--- Source information ---
★ ★ ★ ★ ★
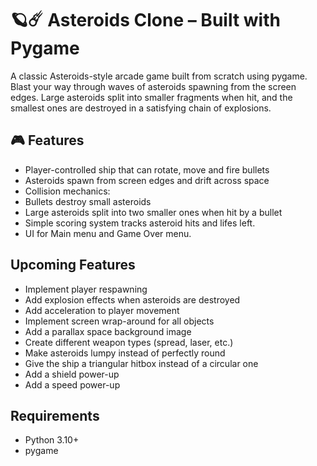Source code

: # 🪐☄️ Asteroids Clone – Built with Pygame
A classic Asteroids-style arcade game built from scratch using pygame. Blast your way through waves of asteroids spawning from the screen edges. Large asteroids split into smaller fragments when hit, and the smallest ones are destroyed in a satisfying chain of explosions.

## 🎮 Features
- Player-controlled ship that can rotate, move and fire bullets
- Asteroids spawn from screen edges and drift across space
- Collision mechanics:
 - Bullets destroy small asteroids
 - Large asteroids split into two smaller ones when hit by a bullet
- Simple scoring system tracks asteroid hits and lifes left.
- UI for Main menu and Game Over menu.

## Upcoming Features
- Implement player respawning
- Add explosion effects when asteroids are destroyed
- Add acceleration to player movement
- Implement screen wrap-around for all objects
- Add a parallax space background image
- Create different weapon types (spread, laser, etc.)
- Make asteroids lumpy instead of perfectly round
- Give the ship a triangular hitbox instead of a circular one
- Add a shield power-up
- Add a speed power-up

## Requirements
- Python 3.10+
- pygame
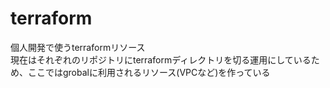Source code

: # terraform

個人開発で使うterraformリソース  
現在はそれぞれのリポジトリにterraformディレクトリを切る運用にしているため、ここではgrobalに利用されるリソース(VPCなど)を作っている  
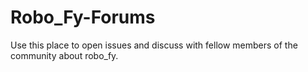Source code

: # Robo_Fy-Forums
Use this place to open issues and discuss with fellow members of the community about robo_fy.
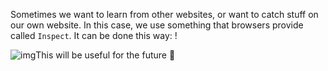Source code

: Sometimes we want to learn from other websites, or want to catch stuff on our own website. In this case, we use something that browsers provide called `Inspect`. It can be done this way: !

![img](https://lh6.googleusercontent.com/ggFCkdiMZ9aSTDdnQuYZ1U8K0l9O0u_mHYOjkuM3Rt2BVoh7iozq-NGUxPtFwAL9MF0lfZfRLX0-1T6EfynjVz1js0-GuMkSnIozXFM9o0CNA04MaEPPxSNHnH0nDAkFJ5BIa7oS=s0)This will be useful for the future 💙
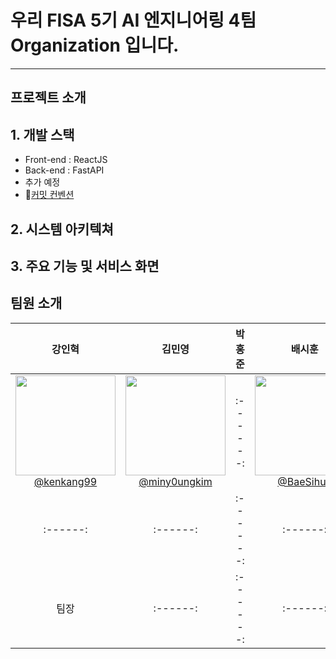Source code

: # 우리 FISA 5기 AI 엔지니어링 4팀 Organization 입니다.

---

## 프로젝트 소개

## 1. 개발 스택

- Front-end : ReactJS
- Back-end : FastAPI
- 추가 예정
- 🔗[커밋 컨벤션](https://github.com/FISA5th-AI-Final-Team4/.github/wiki/%EC%BB%A4%EB%B0%8B-%EC%BB%A8%EB%B2%A4%EC%85%98)


## 2. 시스템 아키텍쳐

## 3. 주요 기능 및 서비스 화면

## 팀원 소개
| **강인혁** | **김민영** | **박홍준** | **배시훈** | **이정환** |
| :------: |  :------: | :------: | :------: | :------: |
| [<img src="https://github.com/user-attachments/assets/6dfcd51d-b377-4fab-b93f-0f8bbd534de0" height=160/> <br/> @kenkang99](https://github.com/kenkang99) | [<img src="https://github.com/user-attachments/assets/9050985d-cc51-4e52-ab8a-d30fb8d7fc9a" height=160/> <br/> @miny0ungkim](https://github.com/kenkang99) | :------: | [<img src="https://github.com/user-attachments/assets/56f857a8-82b1-4bbc-982e-e943a8d3e454" height=160/> <br/> @BaeSihun](https://github.com/BaeSihun) | [<img src="https://github.com/user-attachments/assets/f3bb5246-57b7-4640-8d98-8820a5a7af86" height=160/> <br/> @ljh4770](https://github.com/ljh4770) |
| :------: |  :------: | :------: | :------: | :------: |
| 팀장 |  :------: | :------: | :------: | :------: |
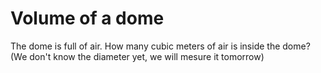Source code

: # Volume of a dome
The dome is full of air. How many cubic meters of air is inside the dome?
(We don't know the diameter yet, we will mesure it tomorrow)
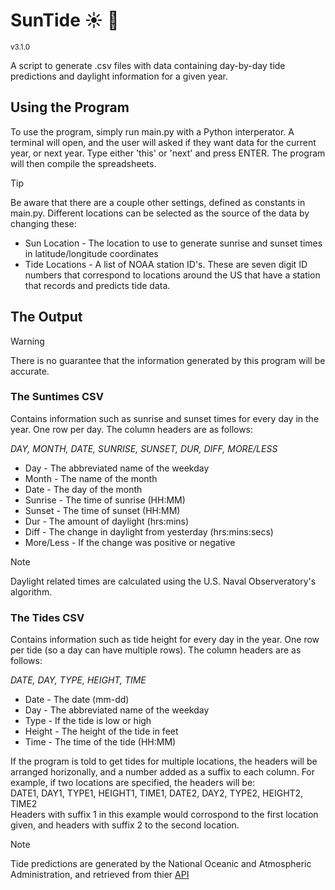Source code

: # SunTide  :sunny: :ocean:  
<sup> v3.1.0 </sup>  
  
A script to generate .csv files with data containing day-by-day tide predictions and daylight information for a given year.  
  
  
## Using the Program
To use the program, simply run main.py with a Python interperator. A terminal will open, and the user will asked if they want data for the current year, or next year. Type either 'this' or 'next' and press ENTER. The program will then compile the spreadsheets.  
> [!TIP]
> Be aware that there are a couple other settings, defined as constants in main.py. Different locations can be selected as the source of the data by changing these:
> - Sun Location - The location to use to generate sunrise and sunset times in latitude/longitude coordinates
> - Tide Locations - A list of NOAA station ID's. These are seven digit ID numbers that correspond to locations around the US that have a station that records and predicts tide data.  
  
  
## The Output  
> [!WARNING]
> There is no guarantee that the information generated by this program will be accurate.
   
### The Suntimes CSV
Contains information such as sunrise and sunset times for every day in the year.
One row per day. The column headers are as follows:  
  
*DAY, MONTH, DATE, SUNRISE, SUNSET, DUR, DIFF, MORE/LESS*  
- Day - The abbreviated name of the weekday  
- Month - The name of the month  
- Date - The day of the month  
- Sunrise - The time of sunrise (HH:MM)  
- Sunset - The time of sunset (HH:MM)  
- Dur - The amount of daylight (hrs:mins)  
- Diff - The change in daylight from yesterday (hrs:mins:secs)
- More/Less - If the change was positive or negative  
> [!NOTE]
> Daylight related times are calculated using the U.S. Naval Observeratory's algorithm.
  
### The Tides CSV
Contains information such as tide height for every day in the year.
One row per tide (so a day can have multiple rows). The column headers are as follows:  
  
*DATE, DAY, TYPE, HEIGHT, TIME*  
- Date - The date (mm-dd)  
- Day - The abbreviated name of the weekday  
- Type - If the tide is low or high  
- Height - The height of the tide in feet  
- Time - The time of the tide (HH:MM)  

If the program is told to get tides for multiple locations, the headers will be arranged horizonally, and a number added as a suffix to each column. For example, if two locations are specified, the headers will be:  
DATE1, DAY1, TYPE1, HEIGHT1, TIME1, DATE2, DAY2, TYPE2, HEIGHT2, TIME2  
Headers with suffix 1 in this example would corrospond to the first location given, and headers with suffix 2 to the second location.  
> [!NOTE]
> Tide predictions are generated by the National Oceanic and Atmospheric Administration, and retrieved from thier [API](https://api.tidesandcurrents.noaa.gov/api/prod/)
★ ★ ★ ★ ★
--- Job item ---
Lines from the one above containing "## 1. 개발 스택" down to the one containing "## Using the Program" should be transcribed exactly, with both ends kept and no pictures.

--- Expected answer ---
## 1. 개발 스택

- Front-end : ReactJS
- Back-end : FastAPI
- 추가 예정
- 🔗[커밋 컨벤션](https://github.com/FISA5th-AI-Final-Team4/.github/wiki/%EC%BB%A4%EB%B0%8B-%EC%BB%A8%EB%B2%A4%EC%85%98)


## 2. 시스템 아키텍쳐

## 3. 주요 기능 및 서비스 화면

## 팀원 소개
| **강인혁** | **김민영** | **박홍준** | **배시훈** | **이정환** |
| :------: |  :------: | :------: | :------: | :------: |
| [<img src="https://github.com/user-attachments/assets/6dfcd51d-b377-4fab-b93f-0f8bbd534de0" height=160/> <br/> @kenkang99](https://github.com/kenkang99) | [<img src="https://github.com/user-attachments/assets/9050985d-cc51-4e52-ab8a-d30fb8d7fc9a" height=160/> <br/> @miny0ungkim](https://github.com/kenkang99) | :------: | [<img src="https://github.com/user-attachments/assets/56f857a8-82b1-4bbc-982e-e943a8d3e454" height=160/> <br/> @BaeSihun](https://github.com/BaeSihun) | [<img src="https://github.com/user-attachments/assets/f3bb5246-57b7-4640-8d98-8820a5a7af86" height=160/> <br/> @ljh4770](https://github.com/ljh4770) |
| :------: |  :------: | :------: | :------: | :------: |
| 팀장 |  :------: | :------: | :------: | :------: |
Source code

: # Volume of a dome
The dome is full of air. How many cubic meters of air is inside the dome?
(We don't know the diameter yet, we will mesure it tomorrow)
Source code

: # SunTide  :sunny: :ocean:  
<sup> v3.1.0 </sup>  
  
A script to generate .csv files with data containing day-by-day tide predictions and daylight information for a given year.  
  
  
## Using the Program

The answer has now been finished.